For others, it seems the most difficult part is having to let go of the feeling of being a student. “I will miss the whole environment,” shares Michelle, “and the sort of fewer responsibilities as a dependent child.” The same goes for Wen Wen. “[The thing I’ll miss the most is] the feeling of being a student and not yet being in the ‘real world’.”
Nearing the end of the line, graduating students can almost see the real world unfolding before their eyes. “An ending can be an opportunity for a new, more promising beginning,” Carms closes her correspondence with the writers. Like they say, the journey is more important than the ending.
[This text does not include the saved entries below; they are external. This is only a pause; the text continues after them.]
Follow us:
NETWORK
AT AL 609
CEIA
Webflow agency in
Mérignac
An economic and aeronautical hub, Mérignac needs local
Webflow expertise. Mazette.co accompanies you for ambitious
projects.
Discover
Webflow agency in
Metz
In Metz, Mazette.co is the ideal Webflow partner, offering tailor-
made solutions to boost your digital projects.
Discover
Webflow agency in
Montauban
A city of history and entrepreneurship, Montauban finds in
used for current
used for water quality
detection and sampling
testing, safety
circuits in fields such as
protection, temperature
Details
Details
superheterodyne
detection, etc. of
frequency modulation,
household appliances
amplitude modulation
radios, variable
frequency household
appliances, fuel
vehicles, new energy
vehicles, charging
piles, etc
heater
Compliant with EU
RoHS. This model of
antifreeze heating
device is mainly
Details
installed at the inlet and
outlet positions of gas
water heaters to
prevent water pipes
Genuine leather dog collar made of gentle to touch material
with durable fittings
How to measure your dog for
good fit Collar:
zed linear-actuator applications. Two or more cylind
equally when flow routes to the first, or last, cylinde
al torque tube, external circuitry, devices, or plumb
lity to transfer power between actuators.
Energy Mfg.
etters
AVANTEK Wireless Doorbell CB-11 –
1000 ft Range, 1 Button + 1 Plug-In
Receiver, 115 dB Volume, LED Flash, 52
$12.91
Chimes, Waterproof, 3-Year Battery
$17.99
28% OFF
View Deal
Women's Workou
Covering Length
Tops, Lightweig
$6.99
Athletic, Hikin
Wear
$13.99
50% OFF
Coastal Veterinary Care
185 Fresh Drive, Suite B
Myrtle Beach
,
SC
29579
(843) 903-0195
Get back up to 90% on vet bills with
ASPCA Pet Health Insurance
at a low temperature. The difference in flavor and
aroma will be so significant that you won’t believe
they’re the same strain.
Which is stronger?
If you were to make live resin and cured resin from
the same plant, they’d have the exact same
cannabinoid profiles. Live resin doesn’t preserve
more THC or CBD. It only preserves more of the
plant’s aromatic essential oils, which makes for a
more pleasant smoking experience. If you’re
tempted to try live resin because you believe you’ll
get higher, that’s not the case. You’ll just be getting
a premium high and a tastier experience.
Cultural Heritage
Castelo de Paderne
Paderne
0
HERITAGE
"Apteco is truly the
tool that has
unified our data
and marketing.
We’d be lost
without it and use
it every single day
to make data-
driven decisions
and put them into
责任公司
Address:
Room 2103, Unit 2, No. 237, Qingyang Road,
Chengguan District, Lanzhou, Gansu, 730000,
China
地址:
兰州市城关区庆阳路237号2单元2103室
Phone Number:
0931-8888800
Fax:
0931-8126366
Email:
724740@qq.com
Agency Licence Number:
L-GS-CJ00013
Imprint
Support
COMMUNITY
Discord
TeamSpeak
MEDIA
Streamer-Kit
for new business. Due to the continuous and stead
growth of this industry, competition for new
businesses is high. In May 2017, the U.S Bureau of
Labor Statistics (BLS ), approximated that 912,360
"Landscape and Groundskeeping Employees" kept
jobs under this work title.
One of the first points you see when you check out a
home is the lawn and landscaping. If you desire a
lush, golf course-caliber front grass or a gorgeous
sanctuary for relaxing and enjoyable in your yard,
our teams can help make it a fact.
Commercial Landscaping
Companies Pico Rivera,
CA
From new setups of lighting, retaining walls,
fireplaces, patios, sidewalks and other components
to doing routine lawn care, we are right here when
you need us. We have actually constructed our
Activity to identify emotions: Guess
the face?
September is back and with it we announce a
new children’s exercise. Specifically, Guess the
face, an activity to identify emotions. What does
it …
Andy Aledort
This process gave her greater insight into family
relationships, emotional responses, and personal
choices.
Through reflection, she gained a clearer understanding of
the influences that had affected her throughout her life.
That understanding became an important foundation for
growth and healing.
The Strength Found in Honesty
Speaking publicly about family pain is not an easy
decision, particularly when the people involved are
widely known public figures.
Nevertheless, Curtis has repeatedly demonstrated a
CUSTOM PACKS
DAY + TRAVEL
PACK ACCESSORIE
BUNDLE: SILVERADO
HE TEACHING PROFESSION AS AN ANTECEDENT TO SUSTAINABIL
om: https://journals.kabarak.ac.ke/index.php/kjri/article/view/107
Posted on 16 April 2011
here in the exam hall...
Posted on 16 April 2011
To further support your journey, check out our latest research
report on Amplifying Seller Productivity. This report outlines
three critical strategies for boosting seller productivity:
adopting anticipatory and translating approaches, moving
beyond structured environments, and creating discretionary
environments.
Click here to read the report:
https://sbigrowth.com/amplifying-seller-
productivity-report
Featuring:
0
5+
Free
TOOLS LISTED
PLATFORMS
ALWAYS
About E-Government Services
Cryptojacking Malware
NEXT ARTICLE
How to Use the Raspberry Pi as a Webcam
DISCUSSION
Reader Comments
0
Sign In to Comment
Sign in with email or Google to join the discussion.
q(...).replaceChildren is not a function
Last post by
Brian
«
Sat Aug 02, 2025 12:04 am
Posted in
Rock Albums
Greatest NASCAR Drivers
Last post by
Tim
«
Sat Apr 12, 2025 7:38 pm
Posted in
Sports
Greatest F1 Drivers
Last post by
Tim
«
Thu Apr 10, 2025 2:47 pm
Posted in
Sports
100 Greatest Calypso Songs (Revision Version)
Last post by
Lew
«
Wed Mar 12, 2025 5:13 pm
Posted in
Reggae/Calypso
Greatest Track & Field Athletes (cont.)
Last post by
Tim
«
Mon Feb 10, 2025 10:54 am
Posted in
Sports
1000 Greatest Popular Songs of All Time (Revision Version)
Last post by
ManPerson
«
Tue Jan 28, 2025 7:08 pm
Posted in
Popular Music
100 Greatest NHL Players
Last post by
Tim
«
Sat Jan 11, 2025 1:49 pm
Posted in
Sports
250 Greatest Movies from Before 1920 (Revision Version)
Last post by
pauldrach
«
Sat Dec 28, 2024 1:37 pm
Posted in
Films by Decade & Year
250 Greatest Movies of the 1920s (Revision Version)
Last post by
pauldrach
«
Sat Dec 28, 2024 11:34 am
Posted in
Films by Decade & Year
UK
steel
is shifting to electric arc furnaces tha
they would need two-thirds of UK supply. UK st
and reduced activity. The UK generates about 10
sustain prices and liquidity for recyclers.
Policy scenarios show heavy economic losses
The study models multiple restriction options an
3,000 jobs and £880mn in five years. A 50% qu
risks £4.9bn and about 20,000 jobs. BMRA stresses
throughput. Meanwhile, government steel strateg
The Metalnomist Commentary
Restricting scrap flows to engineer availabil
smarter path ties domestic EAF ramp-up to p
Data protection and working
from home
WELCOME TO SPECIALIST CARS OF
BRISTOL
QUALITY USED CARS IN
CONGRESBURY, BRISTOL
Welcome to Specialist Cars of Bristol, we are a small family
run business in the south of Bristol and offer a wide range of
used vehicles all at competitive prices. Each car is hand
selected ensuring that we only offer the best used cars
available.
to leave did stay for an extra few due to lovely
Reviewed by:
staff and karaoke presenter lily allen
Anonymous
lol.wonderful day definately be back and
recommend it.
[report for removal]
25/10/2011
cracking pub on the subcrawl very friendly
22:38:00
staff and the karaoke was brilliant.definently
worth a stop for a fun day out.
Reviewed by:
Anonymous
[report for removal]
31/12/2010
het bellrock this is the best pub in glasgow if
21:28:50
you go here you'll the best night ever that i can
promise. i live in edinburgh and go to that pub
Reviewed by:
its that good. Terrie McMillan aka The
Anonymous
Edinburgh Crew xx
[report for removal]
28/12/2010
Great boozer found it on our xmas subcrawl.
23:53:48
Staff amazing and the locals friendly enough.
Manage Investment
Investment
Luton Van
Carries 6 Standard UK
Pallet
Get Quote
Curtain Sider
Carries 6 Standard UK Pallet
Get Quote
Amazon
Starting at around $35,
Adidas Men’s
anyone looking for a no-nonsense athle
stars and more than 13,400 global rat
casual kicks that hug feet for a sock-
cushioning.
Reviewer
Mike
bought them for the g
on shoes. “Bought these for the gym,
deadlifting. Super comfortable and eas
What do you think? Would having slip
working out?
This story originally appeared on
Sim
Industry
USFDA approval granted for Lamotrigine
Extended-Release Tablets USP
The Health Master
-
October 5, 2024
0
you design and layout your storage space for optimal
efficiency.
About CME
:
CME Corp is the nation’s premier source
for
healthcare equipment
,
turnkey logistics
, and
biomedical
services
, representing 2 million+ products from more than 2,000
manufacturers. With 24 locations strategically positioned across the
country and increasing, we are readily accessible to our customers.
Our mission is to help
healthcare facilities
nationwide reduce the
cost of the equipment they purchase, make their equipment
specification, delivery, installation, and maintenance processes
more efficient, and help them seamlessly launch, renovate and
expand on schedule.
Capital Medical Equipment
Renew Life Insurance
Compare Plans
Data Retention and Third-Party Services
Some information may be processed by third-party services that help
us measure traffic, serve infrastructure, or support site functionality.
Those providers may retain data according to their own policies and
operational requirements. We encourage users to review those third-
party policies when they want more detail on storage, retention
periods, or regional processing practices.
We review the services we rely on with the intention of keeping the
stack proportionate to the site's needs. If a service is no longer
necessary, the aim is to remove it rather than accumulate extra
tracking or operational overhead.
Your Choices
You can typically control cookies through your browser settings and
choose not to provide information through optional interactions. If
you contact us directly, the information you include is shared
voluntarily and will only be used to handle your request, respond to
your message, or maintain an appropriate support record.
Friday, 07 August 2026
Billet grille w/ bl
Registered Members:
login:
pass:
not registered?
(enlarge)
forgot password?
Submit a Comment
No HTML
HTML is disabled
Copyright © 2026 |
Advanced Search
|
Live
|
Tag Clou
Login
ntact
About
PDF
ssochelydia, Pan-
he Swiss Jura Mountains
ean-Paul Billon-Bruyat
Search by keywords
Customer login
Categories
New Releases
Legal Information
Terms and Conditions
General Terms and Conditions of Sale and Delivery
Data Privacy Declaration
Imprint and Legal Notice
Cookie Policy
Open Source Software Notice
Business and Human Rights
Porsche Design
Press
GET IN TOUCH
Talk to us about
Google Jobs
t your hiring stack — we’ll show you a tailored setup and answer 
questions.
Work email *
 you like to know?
Exhaling, though, is just as important as chewing the scenery and getting the feel of everything all at once.
As you slowly breathe out all the air you’ve been keeping in for so long, you can’t help but think of all the good things that have happened in the past. You remember your friends, your professors, and all the new learnings you stumbled upon throughout your journey. That’s all in the past now, but you can’t help but smile as you finally make that well-deserved exhale, and take in that breath of new, fresh air.